20年近く前ですが、海外で出産や家族の手術を経験して、海外の病院ではこんなにも色々な宗教に対応していて(私も、出産直後に子供に宗教的な手術を希望するか、食事に制限はあるかなどすぐに聞かれました)、日本ではあまり日常では見聞きしない医療の現実があるのだと思いました。また出産にあたっても、まだ日本が「母親学級」が主流だったときに、「おじいちゃんおばあちゃんになる人のためのクラス」「お兄ちゃんお姉ちゃんになる子のためのクラス」などがあったことも驚きました。

そんなことを振り返ると、今回の神奈川こども医療センターの世界ランク入りは、高度な医療はもちろんのこと、より多様な価値観の人たちに対応し、患者さんの病気の治療だけでなくて患者さんの人生、生活、家族等を考えて病院をたてあげてきたことが評価されたように思えてとても嬉しいです。

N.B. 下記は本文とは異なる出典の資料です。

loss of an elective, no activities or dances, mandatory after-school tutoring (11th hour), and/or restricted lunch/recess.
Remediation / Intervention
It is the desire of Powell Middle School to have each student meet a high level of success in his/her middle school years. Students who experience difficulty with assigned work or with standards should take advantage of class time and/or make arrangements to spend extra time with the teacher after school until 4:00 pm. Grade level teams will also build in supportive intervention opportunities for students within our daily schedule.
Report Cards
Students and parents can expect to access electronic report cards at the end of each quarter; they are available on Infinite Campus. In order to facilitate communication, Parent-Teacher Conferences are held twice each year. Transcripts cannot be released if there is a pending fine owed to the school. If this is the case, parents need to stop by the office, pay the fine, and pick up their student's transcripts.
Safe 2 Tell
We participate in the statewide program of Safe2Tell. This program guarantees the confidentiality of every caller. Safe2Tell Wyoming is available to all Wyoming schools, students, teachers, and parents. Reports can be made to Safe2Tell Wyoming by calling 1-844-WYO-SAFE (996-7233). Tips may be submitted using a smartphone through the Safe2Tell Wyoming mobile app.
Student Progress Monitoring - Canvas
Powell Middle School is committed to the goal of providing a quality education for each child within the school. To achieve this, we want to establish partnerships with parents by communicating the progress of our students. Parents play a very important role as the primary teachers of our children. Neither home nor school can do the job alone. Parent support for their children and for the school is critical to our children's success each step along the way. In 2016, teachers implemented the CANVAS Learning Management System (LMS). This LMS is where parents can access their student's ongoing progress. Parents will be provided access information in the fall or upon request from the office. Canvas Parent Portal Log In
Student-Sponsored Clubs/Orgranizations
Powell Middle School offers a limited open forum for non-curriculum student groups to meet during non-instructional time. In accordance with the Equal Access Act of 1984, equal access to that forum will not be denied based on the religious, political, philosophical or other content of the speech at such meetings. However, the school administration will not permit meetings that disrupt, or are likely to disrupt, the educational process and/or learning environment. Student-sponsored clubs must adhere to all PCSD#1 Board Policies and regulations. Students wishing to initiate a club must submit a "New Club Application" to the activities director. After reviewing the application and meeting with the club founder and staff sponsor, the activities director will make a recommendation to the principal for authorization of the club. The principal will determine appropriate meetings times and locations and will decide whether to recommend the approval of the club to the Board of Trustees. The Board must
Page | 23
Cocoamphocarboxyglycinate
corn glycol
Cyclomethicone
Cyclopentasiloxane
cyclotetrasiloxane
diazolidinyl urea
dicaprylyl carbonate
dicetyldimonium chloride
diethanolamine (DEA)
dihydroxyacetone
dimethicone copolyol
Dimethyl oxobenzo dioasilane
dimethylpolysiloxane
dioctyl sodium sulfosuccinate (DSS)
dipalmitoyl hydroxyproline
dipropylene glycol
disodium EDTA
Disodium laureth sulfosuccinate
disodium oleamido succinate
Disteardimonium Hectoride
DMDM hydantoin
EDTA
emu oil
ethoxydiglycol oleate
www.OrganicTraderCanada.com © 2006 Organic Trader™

15年以上前の娘の入院中から、母乳を大切にしてくれたこと、兄弟面会(あの頃はまだ窓越しでしたがどれだけ嬉しかったことか)やカンガルーケアを取り入れてくださったこと等、赤ちゃんの生活の場としての治療の場を考えてくださったことを思い起こします。さらに退院後もブログを通じて、赤ちゃんをより家庭に近い形で病院で過ごせるように考えてこられていることなどを教えていただきました。新しいNICUを見せていただいたとき、環境が素晴らしすぎて「正直、こんなに広くて親や赤ちゃんの環境を考えた病棟ではスタッフの方々の歩く距離が増えて大変すぎるのでは」と思ったほどです。
なので、そんな先生方の取り組みが評価されてこのように数字でも表れて、わたしまでとても嬉しいです。まだまだ国をあげてではなく、先生方個人の踏ん張りによっていることを思うと、日本もこれからだとは思いますが、個人の踏ん張りもこのような形に表れて、先生方にありがとうございますと伝えたいです。

ど素人なので見当違いなことを申し上げていたらすみません。

ひかりは先日、学園祭で部活を引退し、優しい友人達や先輩後輩達との出会いがあったことを再確認しました(また検診のときに写真など持参させてくださいませ)。明日は運動会、、、実は五年前に入学した日から、親としてはこの日をかなり心配していました。本人が平常心で乗り越えようとしているのをそっと見守るつもりです。
暑さも残りますが、朝夕涼しくなって参りました。ご自愛くださいませ。